Task data section start
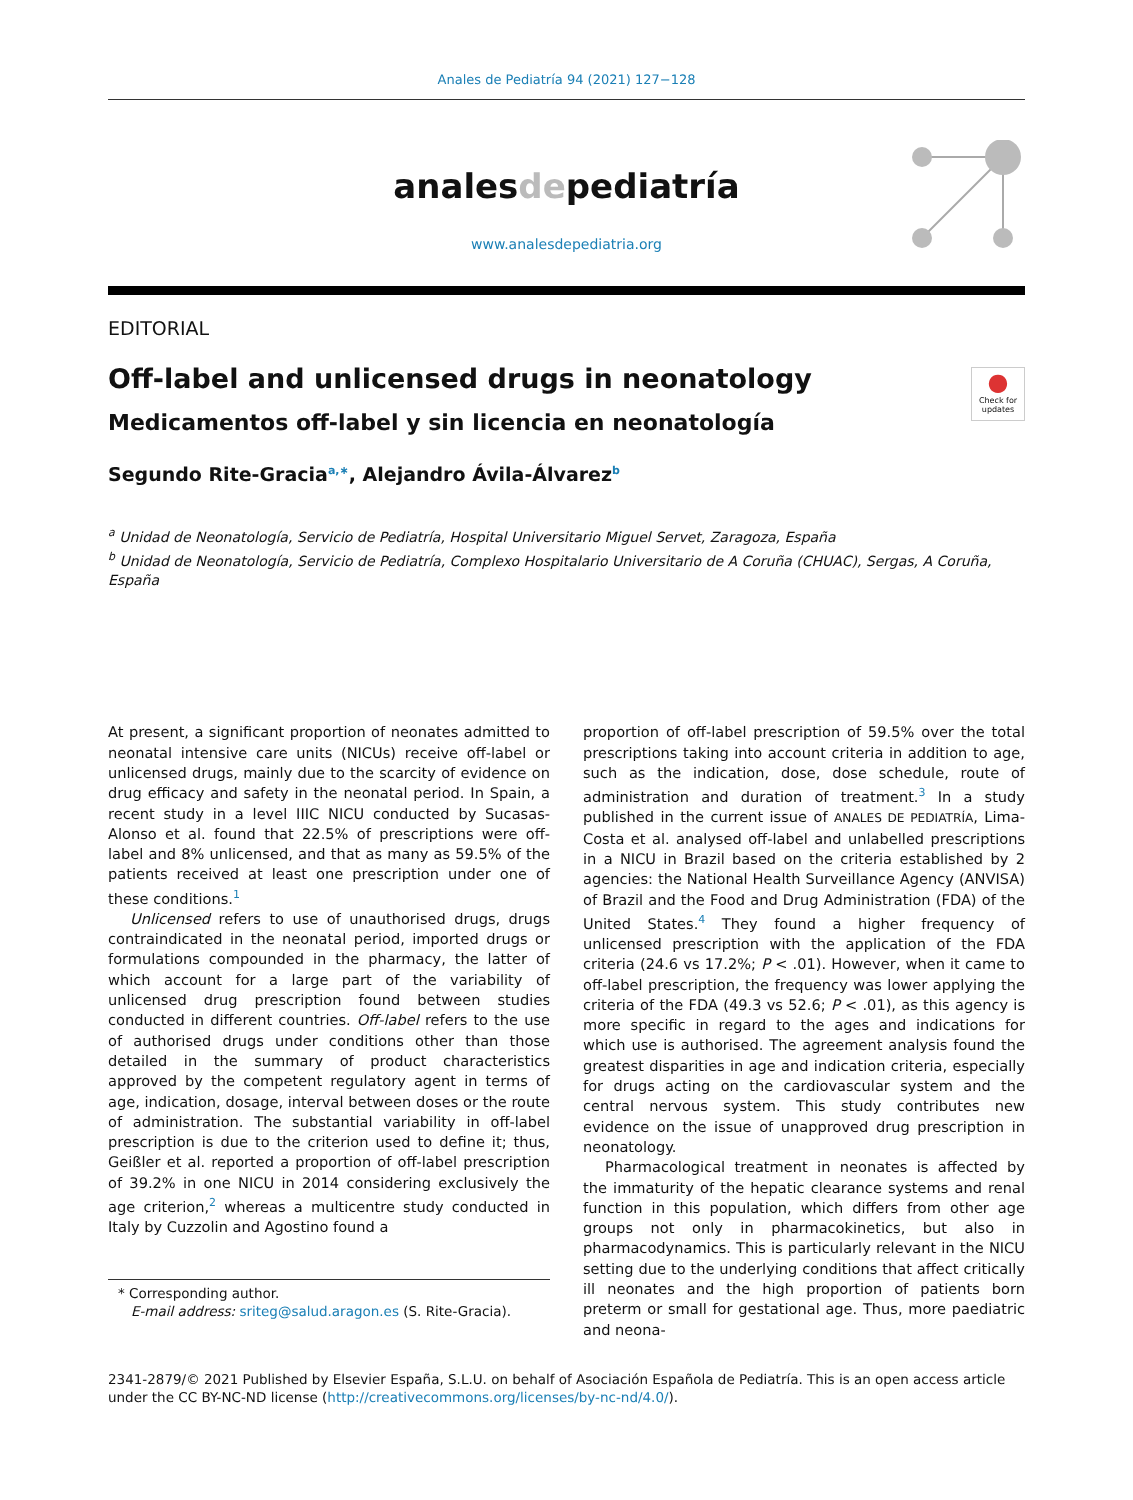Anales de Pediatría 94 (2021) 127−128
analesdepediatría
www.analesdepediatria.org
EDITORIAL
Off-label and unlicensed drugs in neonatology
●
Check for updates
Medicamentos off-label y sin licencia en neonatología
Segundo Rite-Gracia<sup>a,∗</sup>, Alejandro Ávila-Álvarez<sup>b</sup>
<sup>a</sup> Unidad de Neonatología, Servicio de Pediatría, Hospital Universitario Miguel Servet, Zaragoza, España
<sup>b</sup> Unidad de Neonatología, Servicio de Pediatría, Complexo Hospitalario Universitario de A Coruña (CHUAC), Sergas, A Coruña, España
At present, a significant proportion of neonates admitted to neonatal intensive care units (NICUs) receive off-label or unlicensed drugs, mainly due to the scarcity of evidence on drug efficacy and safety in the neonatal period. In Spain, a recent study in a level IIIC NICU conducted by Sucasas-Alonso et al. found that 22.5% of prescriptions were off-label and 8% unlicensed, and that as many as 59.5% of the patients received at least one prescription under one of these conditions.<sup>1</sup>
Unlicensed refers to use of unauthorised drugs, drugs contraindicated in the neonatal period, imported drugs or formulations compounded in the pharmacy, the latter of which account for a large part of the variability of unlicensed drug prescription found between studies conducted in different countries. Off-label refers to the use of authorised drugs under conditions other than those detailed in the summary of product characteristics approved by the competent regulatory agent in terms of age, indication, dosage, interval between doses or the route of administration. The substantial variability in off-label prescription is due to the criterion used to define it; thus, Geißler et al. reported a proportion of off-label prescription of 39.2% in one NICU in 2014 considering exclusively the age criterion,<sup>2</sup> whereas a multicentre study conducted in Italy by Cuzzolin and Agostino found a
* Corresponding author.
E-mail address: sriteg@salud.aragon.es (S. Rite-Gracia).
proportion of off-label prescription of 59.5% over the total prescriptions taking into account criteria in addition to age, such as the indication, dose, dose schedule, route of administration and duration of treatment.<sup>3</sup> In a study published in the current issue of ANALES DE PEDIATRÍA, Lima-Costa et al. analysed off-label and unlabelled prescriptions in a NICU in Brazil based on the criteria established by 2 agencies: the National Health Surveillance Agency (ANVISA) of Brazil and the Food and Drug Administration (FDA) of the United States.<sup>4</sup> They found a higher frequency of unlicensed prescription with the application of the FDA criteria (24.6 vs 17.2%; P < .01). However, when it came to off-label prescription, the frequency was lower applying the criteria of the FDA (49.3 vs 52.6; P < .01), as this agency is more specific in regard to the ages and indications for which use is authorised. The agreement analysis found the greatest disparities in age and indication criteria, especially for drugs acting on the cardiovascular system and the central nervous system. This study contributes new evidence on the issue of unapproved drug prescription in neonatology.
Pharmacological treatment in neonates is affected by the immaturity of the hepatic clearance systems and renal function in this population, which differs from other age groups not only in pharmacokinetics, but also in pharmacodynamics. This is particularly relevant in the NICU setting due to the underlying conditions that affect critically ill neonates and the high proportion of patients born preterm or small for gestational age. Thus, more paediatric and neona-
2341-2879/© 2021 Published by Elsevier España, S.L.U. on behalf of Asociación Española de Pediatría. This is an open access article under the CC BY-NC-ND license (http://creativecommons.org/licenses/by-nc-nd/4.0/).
Task data section end
Task data section start
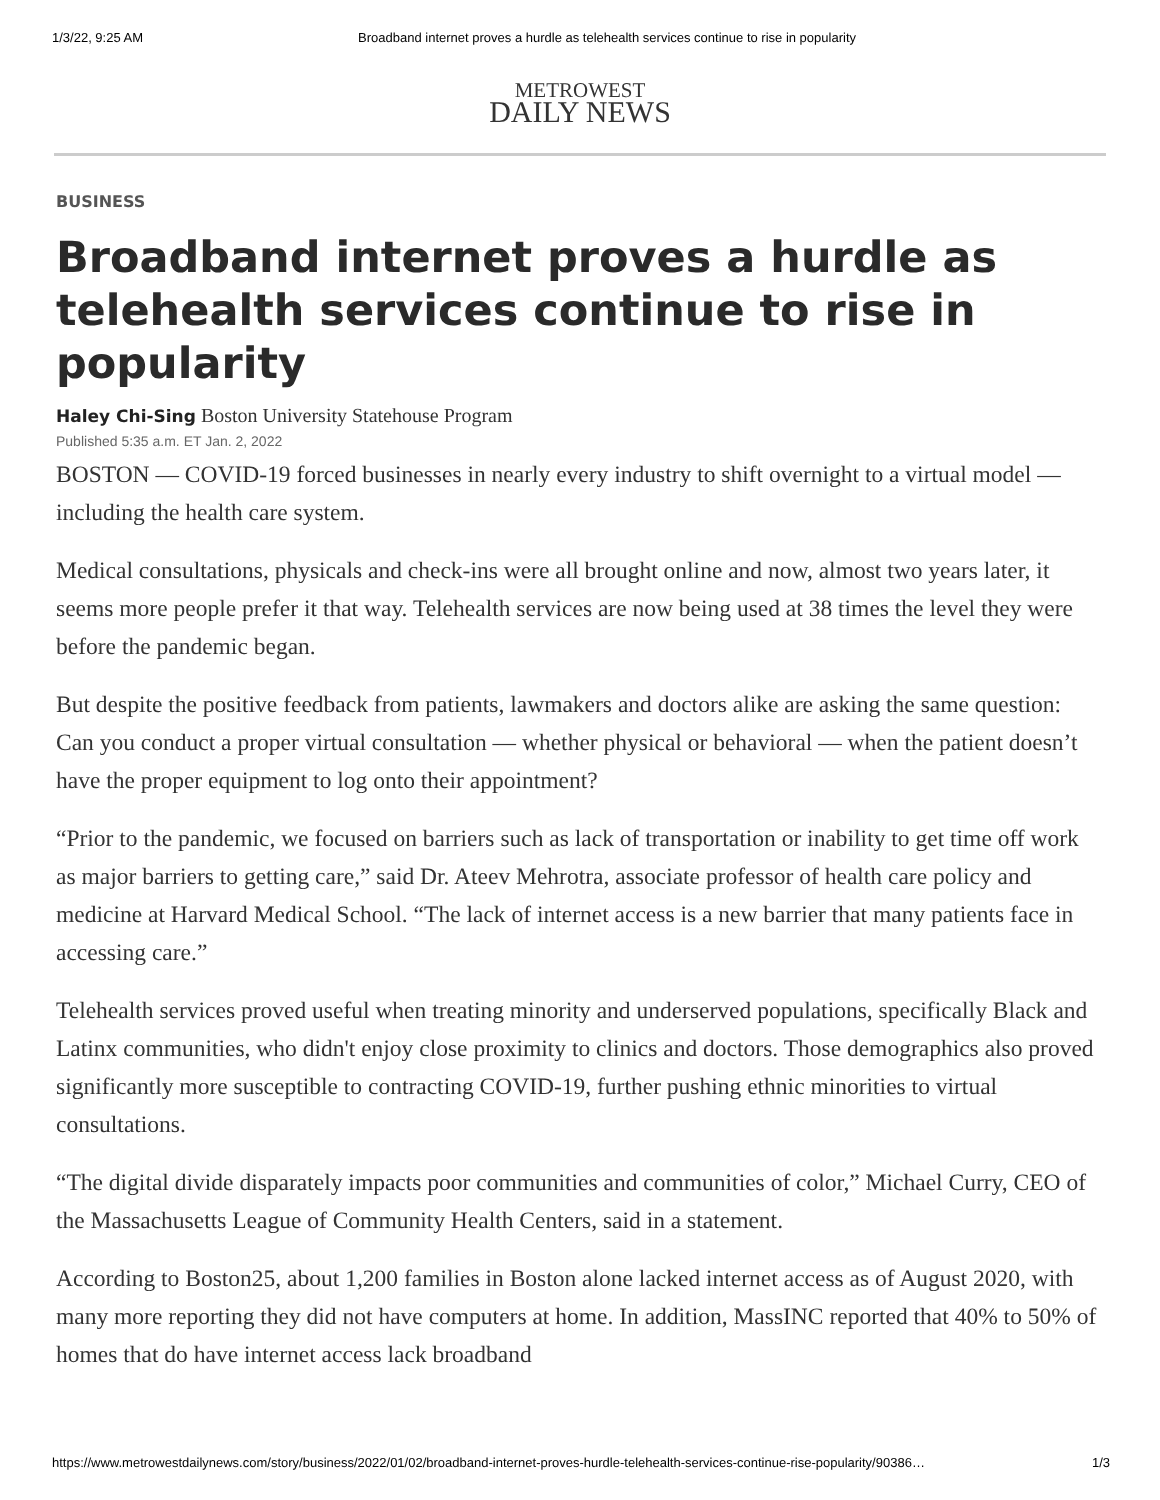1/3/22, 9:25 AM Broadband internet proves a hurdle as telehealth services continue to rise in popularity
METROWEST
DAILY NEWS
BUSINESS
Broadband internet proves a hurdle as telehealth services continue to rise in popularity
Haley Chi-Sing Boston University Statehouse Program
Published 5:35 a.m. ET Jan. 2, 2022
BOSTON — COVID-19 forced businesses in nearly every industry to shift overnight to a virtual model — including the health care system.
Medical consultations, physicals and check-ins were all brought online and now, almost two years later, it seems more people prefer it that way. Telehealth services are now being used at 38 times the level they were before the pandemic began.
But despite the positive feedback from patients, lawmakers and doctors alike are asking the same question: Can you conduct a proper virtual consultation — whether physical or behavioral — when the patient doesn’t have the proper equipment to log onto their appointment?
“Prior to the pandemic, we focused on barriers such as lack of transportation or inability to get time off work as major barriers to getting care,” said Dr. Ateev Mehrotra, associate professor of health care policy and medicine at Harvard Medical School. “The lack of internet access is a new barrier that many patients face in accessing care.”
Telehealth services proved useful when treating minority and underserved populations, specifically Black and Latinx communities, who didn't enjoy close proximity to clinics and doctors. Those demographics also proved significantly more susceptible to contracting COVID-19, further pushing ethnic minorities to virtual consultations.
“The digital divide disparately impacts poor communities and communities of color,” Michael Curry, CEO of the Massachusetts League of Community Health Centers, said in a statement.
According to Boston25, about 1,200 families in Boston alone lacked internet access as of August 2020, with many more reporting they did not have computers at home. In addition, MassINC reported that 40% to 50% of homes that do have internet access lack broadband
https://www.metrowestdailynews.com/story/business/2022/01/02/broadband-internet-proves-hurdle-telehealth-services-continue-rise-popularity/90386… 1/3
Task data section end
Task data section start
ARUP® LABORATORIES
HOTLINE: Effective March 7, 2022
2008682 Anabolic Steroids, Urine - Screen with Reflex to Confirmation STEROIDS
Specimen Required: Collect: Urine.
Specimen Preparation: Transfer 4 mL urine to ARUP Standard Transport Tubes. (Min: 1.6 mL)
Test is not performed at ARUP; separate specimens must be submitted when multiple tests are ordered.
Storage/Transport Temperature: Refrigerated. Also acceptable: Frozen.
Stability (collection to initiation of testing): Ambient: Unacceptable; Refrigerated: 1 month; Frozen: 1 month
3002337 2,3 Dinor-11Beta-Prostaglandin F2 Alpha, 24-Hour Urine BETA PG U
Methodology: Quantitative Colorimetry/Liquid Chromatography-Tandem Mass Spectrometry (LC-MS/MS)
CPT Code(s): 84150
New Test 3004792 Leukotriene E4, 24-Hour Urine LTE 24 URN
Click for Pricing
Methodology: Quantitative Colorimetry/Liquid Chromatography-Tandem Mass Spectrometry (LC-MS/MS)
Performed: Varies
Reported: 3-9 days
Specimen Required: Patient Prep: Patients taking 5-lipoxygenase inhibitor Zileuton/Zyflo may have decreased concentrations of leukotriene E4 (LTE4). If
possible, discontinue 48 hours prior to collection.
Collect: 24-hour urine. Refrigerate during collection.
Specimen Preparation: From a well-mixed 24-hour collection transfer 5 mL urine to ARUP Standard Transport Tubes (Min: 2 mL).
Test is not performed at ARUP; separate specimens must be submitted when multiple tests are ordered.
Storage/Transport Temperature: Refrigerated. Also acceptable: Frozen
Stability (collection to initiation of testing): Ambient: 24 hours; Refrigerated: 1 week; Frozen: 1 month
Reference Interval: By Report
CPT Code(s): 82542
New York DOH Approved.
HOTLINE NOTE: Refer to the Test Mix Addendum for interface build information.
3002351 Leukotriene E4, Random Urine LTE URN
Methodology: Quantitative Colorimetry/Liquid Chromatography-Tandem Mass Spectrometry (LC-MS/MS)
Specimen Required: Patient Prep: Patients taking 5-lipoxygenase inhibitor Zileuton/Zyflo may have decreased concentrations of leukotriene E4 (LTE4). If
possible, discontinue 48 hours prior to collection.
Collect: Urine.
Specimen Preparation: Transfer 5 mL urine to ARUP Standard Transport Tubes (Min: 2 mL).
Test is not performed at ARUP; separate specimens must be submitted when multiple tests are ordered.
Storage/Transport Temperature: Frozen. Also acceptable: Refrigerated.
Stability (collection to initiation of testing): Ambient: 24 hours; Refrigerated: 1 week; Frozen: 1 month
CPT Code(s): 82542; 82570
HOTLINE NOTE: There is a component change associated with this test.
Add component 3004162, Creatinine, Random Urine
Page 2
Task data section end
--- Aim of the exercise ---
Copy out precisely the lines from the line with "Storage/Transport Temperature: Frozen." to the line with "HOTLINE NOTE: There" in the material above, including those two lines and omitting all the rest.

--- Answer space ---
Storage/Transport Temperature: Frozen. Also acceptable: Refrigerated.
Stability (collection to initiation of testing): Ambient: 24 hours; Refrigerated: 1 week; Frozen: 1 month
CPT Code(s): 82542; 82570
HOTLINE NOTE: There is a component change associated with this test.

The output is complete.